Despite the challenges, Wynnstay revenue was up 22 per cent at £409.14m for the six months ended April 30 while adjusted operating profit was £5.78m.

Underlying pre-tax profit was £5.25m with reported pre-tax profit of £5.07m.

During the period, the Llansantffraid-based group, which also has a base at Astley Park, Shrewsbury, integrated the acquisition of Humphrey and Tamar and, in quarter two, assumed the activities of Powys-based agricultural inputs supplier and trader S.G. Deakins.

It progressed with its investment programmes, including the Carmarthen feed mill project.

Gareth Davies, Chief Executive, said: “The Group performed well against softer trading conditions compared to last year and underlying performance is in line with our expectations.

"The extraordinary one-off gains of last year, generated by escalating fertiliser prices, were absent.

"Instead, our fertiliser blending operation at Glasson contended with a sharp reversal in the price of fertiliser back to the pre-exceptional and more sustainable levels of late 2021, which created one-off adverse stock realisations.

“During the first half, we continued with the integration of the Humphrey acquisition and with investment programmes across the Group to improve efficiencies and increase capacity.

“The overall outlook for the Group’s performance in the second half is encouraging, with the arable sector looking strong.

"However, taking a cautious view, at this stage we do not expect to make up the full impact of the Glasson shortfall.

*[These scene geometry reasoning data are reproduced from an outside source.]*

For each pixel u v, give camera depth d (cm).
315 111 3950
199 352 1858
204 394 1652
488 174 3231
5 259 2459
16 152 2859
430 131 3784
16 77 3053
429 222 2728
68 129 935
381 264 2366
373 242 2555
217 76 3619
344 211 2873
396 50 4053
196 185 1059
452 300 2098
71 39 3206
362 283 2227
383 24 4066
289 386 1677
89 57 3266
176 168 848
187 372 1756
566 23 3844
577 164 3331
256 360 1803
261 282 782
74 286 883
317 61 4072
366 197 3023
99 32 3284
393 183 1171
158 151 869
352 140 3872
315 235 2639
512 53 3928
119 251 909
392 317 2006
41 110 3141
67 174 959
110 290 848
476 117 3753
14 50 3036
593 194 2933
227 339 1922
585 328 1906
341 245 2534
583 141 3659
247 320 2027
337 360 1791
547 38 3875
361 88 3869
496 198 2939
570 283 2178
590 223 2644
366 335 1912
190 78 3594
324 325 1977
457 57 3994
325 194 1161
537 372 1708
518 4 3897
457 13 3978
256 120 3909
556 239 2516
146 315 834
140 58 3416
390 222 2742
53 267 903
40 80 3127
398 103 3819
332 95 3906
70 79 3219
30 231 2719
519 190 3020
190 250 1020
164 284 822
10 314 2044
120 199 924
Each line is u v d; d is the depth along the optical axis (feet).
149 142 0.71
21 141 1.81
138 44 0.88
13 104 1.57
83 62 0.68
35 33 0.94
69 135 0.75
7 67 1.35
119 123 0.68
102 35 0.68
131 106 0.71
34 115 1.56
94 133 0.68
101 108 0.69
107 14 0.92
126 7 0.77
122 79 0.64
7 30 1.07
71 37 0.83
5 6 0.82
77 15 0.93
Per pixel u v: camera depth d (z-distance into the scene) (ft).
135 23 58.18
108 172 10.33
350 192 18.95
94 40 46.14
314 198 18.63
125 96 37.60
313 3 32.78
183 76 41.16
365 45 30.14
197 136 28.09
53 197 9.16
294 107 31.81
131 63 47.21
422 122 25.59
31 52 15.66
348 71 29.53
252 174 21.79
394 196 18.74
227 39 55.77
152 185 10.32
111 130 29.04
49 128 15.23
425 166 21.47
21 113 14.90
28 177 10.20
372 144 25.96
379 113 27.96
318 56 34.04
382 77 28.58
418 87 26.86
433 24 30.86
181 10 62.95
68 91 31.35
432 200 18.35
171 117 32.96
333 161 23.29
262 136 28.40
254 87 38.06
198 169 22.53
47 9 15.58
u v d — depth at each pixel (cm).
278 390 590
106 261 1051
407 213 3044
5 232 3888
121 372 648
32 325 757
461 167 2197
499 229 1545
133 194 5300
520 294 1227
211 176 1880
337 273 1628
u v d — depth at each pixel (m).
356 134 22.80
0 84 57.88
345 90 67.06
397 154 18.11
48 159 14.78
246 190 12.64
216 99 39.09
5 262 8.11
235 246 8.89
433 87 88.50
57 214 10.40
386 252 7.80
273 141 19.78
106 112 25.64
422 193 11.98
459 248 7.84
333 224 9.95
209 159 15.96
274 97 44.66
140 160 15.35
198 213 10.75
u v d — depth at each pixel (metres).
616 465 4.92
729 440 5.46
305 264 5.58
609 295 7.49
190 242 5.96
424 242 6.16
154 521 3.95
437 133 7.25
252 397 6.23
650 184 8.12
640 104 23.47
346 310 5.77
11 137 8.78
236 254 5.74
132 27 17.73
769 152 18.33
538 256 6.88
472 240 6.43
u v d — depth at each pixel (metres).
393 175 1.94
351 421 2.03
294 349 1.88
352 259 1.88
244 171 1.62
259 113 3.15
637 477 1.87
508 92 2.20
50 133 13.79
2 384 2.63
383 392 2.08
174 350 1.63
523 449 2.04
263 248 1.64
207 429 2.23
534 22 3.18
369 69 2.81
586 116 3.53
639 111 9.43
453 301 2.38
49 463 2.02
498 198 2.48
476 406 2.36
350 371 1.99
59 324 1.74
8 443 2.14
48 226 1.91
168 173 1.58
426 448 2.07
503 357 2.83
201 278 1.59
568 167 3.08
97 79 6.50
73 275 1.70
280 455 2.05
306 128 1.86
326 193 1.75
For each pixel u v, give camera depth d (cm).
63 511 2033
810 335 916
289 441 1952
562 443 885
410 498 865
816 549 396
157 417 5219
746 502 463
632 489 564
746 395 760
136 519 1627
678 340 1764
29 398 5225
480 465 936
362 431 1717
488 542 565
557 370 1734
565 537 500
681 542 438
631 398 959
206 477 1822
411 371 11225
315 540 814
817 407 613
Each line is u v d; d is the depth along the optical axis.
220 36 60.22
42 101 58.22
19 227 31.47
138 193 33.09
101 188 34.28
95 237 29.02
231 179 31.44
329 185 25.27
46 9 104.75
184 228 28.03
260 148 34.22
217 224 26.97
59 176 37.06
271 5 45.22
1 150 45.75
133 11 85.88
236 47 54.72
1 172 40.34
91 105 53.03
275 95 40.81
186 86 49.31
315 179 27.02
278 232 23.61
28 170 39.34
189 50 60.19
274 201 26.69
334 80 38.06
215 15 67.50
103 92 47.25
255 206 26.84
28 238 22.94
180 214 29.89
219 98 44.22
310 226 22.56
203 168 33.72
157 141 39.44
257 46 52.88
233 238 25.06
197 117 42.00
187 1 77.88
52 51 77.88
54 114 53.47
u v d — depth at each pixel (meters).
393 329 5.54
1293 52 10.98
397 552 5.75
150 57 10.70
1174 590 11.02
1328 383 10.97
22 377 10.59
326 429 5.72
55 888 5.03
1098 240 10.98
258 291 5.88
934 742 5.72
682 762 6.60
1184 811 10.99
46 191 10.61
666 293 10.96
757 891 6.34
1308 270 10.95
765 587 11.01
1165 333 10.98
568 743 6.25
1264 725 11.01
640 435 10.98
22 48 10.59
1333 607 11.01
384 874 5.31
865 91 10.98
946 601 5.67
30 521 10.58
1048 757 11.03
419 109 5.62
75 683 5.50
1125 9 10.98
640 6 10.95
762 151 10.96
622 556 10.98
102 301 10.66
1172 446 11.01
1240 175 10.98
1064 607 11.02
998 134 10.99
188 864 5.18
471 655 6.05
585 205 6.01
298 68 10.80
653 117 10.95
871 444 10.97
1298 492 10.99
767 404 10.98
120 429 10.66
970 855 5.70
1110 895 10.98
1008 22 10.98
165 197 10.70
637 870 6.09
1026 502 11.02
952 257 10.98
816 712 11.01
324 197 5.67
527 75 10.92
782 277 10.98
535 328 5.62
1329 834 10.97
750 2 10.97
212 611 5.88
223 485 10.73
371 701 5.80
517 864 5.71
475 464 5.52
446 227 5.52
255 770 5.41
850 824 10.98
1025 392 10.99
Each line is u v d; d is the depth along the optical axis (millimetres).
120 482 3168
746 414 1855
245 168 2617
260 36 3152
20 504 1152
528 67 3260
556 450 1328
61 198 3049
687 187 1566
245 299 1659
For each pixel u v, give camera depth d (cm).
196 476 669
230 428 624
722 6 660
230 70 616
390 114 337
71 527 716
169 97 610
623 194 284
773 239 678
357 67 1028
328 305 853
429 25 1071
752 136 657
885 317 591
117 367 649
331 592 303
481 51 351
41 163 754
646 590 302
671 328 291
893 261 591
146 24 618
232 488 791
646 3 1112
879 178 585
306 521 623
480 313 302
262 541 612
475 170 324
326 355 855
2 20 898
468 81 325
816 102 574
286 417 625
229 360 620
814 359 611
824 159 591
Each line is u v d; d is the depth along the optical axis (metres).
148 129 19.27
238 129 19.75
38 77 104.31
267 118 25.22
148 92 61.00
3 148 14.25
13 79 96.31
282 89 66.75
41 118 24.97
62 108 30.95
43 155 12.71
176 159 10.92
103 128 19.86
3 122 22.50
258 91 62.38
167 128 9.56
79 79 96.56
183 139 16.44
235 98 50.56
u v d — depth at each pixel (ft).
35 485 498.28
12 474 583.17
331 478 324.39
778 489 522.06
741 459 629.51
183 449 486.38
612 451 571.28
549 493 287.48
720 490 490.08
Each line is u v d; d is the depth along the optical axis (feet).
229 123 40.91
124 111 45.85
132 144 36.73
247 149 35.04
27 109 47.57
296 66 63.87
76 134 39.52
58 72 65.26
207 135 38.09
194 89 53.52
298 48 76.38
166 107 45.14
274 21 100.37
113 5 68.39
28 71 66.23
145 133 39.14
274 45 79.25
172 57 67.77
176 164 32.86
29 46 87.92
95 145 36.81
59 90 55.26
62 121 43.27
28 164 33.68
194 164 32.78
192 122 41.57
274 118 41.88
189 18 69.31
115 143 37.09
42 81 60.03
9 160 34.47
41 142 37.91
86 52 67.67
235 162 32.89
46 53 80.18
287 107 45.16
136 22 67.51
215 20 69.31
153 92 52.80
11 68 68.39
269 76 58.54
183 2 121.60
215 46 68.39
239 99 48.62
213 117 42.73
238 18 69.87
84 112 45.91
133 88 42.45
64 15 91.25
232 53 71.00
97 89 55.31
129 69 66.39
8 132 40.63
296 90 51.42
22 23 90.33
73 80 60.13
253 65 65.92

Outside that one-off cost, we remain on track to achieve our targets for the year.”

Chairman Steve Elson added: "Despite a number of headwinds in the broader economy, the outlook for the second half is encouraging, with the arable sector looking strong. The Board believes that the Group remains on track to deliver its underlying financial targets, and we continue to view long-term growth prospects very positively."